WRITTEN INSTRUCTION: Reproduce the material below word for word, from its very first line through the line containing "common name: Willow aster", including both of those lines.

DATA ENTRIES:

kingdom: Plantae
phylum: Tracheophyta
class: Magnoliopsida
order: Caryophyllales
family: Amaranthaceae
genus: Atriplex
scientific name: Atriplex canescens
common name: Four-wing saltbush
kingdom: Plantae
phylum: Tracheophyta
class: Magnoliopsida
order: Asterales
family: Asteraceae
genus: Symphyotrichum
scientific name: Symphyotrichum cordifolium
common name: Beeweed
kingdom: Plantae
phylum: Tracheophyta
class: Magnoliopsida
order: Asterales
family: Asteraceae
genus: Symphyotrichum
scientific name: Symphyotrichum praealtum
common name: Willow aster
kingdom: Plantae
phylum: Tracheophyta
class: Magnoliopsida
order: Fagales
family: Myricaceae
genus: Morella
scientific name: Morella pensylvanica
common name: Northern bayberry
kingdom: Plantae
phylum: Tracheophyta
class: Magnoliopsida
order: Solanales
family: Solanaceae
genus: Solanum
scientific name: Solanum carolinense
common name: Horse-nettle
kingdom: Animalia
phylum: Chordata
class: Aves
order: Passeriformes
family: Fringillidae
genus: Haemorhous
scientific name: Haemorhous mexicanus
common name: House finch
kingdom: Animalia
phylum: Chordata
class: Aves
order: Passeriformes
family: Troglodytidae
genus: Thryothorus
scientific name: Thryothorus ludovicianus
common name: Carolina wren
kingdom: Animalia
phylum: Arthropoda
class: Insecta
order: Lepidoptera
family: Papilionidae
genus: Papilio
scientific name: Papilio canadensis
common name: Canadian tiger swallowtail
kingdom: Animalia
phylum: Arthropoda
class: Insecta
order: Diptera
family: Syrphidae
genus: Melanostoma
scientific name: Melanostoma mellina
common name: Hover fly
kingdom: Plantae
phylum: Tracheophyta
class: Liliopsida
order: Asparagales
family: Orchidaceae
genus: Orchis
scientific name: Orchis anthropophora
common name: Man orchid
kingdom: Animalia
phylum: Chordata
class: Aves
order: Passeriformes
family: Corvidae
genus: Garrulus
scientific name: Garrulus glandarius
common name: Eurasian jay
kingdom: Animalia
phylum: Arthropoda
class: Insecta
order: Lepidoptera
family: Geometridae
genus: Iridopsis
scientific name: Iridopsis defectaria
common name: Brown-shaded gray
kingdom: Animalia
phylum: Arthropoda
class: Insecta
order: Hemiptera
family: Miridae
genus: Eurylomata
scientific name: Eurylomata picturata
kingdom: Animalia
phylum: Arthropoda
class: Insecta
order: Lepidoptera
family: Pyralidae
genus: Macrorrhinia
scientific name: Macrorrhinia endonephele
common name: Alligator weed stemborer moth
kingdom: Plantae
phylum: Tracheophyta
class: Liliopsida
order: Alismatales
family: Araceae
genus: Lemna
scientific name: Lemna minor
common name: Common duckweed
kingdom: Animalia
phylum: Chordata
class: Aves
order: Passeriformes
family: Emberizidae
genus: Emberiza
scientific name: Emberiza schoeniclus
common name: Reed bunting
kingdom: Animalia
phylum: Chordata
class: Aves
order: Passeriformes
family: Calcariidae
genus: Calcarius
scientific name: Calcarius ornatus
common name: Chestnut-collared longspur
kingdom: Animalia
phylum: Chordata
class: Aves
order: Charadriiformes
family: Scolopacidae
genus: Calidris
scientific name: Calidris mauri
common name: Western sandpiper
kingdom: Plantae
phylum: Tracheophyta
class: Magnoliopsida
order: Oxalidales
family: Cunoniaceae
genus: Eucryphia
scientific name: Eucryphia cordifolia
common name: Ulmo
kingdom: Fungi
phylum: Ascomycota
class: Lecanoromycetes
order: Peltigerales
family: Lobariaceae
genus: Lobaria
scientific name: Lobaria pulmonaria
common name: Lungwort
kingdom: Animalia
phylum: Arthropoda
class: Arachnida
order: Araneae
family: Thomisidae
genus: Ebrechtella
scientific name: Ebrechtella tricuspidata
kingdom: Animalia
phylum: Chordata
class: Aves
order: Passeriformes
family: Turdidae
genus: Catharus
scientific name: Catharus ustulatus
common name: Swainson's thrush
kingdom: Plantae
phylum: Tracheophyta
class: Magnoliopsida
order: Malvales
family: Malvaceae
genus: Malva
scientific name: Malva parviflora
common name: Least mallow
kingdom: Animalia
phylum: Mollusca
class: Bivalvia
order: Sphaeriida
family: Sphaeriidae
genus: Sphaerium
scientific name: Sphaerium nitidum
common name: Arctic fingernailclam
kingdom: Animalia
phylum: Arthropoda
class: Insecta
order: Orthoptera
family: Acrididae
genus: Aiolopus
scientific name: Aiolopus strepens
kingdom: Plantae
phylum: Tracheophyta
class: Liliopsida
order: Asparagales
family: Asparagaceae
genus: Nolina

THE SOLUTION:
kingdom: Plantae
phylum: Tracheophyta
class: Magnoliopsida
order: Caryophyllales
family: Amaranthaceae
genus: Atriplex
scientific name: Atriplex canescens
common name: Four-wing saltbush
kingdom: Plantae
phylum: Tracheophyta
class: Magnoliopsida
order: Asterales
family: Asteraceae
genus: Symphyotrichum
scientific name: Symphyotrichum cordifolium
common name: Beeweed
kingdom: Plantae
phylum: Tracheophyta
class: Magnoliopsida
order: Asterales
family: Asteraceae
genus: Symphyotrichum
scientific name: Symphyotrichum praealtum
common name: Willow aster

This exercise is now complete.